Q: How do I apply the rule of exponents to simplify a radical expression?

A: To apply the rule of exponents, you need to use the rule $\frac{am}{an} = a^{m-n}$, where $a$ is a positive number, and $m$ and $n$ are integers.

Q: What is the importance of understanding the rules of exponents and simplifying radical expressions?

A: Understanding the rules of exponents and simplifying radical expressions is essential in mathematics, as it helps you to simplify complex expressions and solve problems more efficiently.

Q: How can I practice simplifying radical expressions?

A: You can practice simplifying radical expressions by using online resources, such as math websites and apps, or by working on problems in a mathematics textbook.

Q: What are some common mistakes to avoid when simplifying radical expressions?

A: Some common mistakes to avoid when simplifying radical expressions include:

  • Not breaking down the fraction into its prime factors
  • Not applying the rules of exponents correctly
  • Not simplifying the cube root correctly

Q: How can I check my work when simplifying radical expressions?

A: You can check your work by plugging the simplified expression back into the original equation and verifying that it is true.

Q: What are some real-world applications of simplifying radical expressions?

A: Simplifying radical expressions has many real-world applications, including:

  • Calculating distances and heights in geometry and trigonometry
  • Solving problems in physics and engineering
  • Working with financial and economic data

Q: How can I use technology to simplify radical expressions?

A: You can use technology, such as calculators and computer software, to simplify radical expressions and check your work.

Q: What are some additional resources for learning about simplifying radical expressions?

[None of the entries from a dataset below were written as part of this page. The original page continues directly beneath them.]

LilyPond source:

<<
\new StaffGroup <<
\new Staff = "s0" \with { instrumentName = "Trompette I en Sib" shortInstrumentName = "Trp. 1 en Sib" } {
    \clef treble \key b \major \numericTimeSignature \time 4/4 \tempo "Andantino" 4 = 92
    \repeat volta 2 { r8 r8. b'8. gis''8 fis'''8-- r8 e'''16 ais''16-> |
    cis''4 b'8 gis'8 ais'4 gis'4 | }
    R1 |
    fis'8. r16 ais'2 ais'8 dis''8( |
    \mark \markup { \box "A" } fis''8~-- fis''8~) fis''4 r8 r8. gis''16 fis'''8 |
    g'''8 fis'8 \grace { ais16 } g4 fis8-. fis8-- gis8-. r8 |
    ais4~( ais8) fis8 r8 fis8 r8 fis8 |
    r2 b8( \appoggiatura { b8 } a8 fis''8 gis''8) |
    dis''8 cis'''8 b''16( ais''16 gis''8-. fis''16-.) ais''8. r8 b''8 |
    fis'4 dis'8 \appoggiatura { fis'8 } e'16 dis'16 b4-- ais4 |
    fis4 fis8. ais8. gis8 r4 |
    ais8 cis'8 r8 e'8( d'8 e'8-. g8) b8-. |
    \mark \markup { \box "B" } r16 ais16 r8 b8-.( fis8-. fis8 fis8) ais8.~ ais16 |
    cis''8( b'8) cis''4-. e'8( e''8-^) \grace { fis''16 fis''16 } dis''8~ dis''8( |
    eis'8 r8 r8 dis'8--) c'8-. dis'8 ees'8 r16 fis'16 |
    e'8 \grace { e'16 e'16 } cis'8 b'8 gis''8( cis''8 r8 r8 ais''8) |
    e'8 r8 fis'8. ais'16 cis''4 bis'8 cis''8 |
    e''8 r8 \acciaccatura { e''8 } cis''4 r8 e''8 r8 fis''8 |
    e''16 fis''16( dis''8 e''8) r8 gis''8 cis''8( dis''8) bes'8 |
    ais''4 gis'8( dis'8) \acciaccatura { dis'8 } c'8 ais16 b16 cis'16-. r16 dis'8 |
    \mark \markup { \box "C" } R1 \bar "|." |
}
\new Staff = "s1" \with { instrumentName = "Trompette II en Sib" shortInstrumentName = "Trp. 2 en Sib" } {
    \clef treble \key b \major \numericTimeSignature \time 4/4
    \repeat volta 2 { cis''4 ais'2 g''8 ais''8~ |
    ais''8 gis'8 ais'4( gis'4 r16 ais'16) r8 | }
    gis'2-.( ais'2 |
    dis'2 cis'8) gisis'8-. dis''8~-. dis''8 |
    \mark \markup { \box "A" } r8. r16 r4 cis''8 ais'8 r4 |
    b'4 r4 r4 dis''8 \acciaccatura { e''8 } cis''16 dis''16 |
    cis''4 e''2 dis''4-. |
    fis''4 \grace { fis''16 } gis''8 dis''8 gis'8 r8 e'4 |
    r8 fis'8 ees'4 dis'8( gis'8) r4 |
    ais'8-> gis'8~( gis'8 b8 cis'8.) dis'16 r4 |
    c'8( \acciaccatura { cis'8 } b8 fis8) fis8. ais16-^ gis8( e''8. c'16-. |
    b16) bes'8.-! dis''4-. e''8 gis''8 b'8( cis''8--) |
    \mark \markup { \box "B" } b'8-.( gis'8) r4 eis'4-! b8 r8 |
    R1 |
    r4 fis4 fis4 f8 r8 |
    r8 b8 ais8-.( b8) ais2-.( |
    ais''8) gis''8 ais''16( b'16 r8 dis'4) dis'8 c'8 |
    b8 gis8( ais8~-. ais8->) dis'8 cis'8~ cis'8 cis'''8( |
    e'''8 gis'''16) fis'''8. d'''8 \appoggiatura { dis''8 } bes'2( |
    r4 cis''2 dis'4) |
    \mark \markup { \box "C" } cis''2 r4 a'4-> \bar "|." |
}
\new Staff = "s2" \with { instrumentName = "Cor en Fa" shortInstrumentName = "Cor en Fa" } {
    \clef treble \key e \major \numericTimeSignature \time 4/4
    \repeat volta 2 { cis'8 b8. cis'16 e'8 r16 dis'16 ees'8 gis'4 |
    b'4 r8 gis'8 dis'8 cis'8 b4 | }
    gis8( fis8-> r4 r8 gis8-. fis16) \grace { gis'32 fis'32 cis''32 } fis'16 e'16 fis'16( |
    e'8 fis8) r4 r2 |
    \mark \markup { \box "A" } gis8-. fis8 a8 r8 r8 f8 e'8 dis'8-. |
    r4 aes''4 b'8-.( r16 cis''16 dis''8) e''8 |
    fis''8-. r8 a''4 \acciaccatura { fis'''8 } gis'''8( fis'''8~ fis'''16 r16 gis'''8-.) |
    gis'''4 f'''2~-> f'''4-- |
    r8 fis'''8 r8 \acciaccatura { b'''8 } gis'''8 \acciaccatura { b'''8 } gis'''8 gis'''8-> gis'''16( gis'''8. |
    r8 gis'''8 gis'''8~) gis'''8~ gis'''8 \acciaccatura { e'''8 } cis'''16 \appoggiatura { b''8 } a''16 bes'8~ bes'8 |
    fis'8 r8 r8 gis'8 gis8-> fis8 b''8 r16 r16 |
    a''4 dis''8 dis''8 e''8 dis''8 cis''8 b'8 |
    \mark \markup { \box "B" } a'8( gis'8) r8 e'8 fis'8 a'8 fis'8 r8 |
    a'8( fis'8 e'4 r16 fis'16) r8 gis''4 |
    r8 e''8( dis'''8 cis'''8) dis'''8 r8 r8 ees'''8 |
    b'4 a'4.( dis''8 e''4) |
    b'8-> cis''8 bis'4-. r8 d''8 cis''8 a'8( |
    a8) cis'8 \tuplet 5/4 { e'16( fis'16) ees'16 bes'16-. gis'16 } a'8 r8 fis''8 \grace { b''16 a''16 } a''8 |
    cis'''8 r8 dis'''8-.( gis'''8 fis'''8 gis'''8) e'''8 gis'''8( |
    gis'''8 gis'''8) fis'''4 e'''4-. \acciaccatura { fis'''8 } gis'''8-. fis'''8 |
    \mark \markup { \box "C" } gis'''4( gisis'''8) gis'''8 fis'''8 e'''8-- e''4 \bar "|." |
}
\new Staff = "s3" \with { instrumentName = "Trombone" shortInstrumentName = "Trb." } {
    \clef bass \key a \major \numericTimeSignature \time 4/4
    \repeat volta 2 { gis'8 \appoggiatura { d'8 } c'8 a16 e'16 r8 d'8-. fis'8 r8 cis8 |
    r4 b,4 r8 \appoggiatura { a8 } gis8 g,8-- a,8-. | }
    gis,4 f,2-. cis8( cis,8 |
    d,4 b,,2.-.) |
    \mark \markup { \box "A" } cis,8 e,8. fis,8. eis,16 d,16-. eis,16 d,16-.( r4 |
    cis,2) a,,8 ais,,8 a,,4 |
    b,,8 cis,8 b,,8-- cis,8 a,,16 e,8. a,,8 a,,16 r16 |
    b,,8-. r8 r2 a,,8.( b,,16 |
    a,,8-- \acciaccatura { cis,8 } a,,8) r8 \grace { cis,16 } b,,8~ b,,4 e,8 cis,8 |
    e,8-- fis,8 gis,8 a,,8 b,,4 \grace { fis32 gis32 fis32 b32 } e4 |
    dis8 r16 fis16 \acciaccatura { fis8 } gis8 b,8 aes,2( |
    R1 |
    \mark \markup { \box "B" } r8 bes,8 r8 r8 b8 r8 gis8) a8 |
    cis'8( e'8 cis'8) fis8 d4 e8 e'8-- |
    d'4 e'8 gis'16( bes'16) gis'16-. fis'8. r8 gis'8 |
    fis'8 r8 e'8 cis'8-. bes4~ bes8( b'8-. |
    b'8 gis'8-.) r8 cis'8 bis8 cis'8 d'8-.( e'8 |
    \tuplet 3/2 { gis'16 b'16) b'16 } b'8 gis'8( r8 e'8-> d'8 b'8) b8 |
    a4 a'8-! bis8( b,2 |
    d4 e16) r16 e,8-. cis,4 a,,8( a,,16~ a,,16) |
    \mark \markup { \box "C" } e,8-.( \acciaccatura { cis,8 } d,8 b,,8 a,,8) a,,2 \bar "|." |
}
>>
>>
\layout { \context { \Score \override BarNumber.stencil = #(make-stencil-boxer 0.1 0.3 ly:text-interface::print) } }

A: Some additional resources for learning about simplifying radical expressions include:

  • Mathematics textbooks and online resources
  • Online tutorials and video lessons
  • Math apps and software

Conclusion

Simplifying radical expressions is an essential skill in mathematics, and it has many real-world applications. By understanding the rules of exponents and simplifying radical expressions, you can solve problems more efficiently and effectively. Remember to practice regularly and use technology to check your work. With practice and patience, you can become proficient in simplifying radical expressions and tackle complex problems with confidence.

Glossary

  • Cube root: The number that, when multiplied by itself three times, gives the original number.
  • Exponent: A number that represents the power to which a base number is raised.
  • Prime factorization: The process of breaking down a number into its prime factors.
  • Radical expression: An expression that involves a root, such as a square root or cube root.
  • Rule of exponents: A set of rules that govern the behavior of exponents in mathematical expressions.
  • Simplifying radical expressions: The process of simplifying complex expressions that involve roots.